On assignment for several years Anderson Cooper had very slowly become desensitized to the violence he was witnessing around him; the horrors of the Rwandan Genocide became trivial: "I would see a dozen bodies and think, you know it's a dozen, it's not so bad." One particular incident, however, snapped him out of it:
On the side of the road Cooper came across five bodies that had been in the sun for several days . The skin of a woman's hand was peeling off like a glove. Revealing macabre fascination, Copper whipped out his disposable camera and took a closeup photograph for his personal album. As he did, someone took a photo of him. Later that person showed Cooper the photo, saying, "You need to take a look at what you were doing." And that's when he realized he had to stop - "I've got to report on some state fairs or a beauty pageant or something, to just, like, remind myself of some perspective."

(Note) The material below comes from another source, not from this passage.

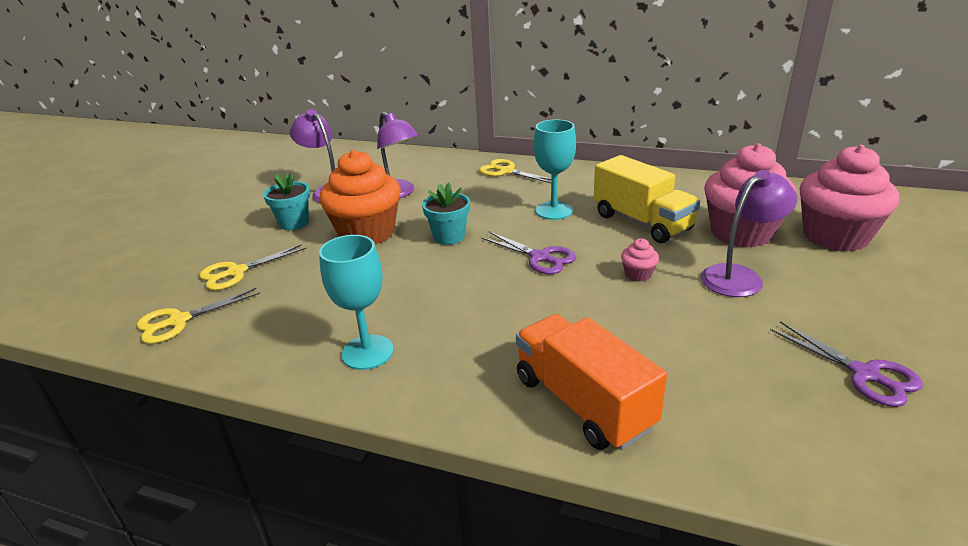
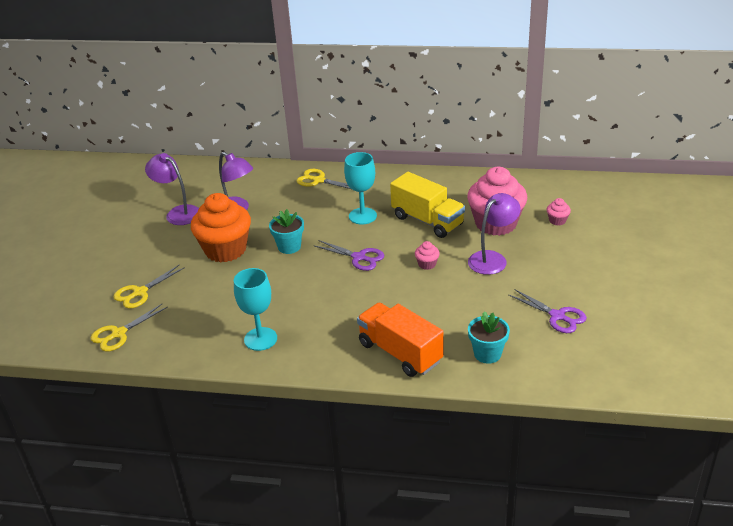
camera: 10 degrees left, 5 degrees up
(294, 223) = (163, 246): turquoise flower pot -> turquoise flower pot (487, 354)
(835, 236) = (557, 220): pink cupcake -> pink cupcake, size x0.40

The first event that I ever signed up for was the Honolulu Marathon. Prior to that, the longest that I had run was probably 10km and never in a race. Once I had committed myself, I set to work developing my training program with help of a veteran coach, and part of it included registering and running in the North Shore Half Marathon.
I can still remember the days leading up to the race, I was so nervous. So nervous in fact, that on the morning of the race I almost didn't get out of the car in time to make it to the start line. Needless to say, I did race that day and have been ever since. But one thing stuck with me, how blase everyone around me was about me completing a half marathon.
I understand we do this all the time, and it's easy to forget what your first race felt like when so many others have happened between then and now but sometimes, just like Anderson, it's good to remind yourself of some perspective and remember that this is someone else's first race.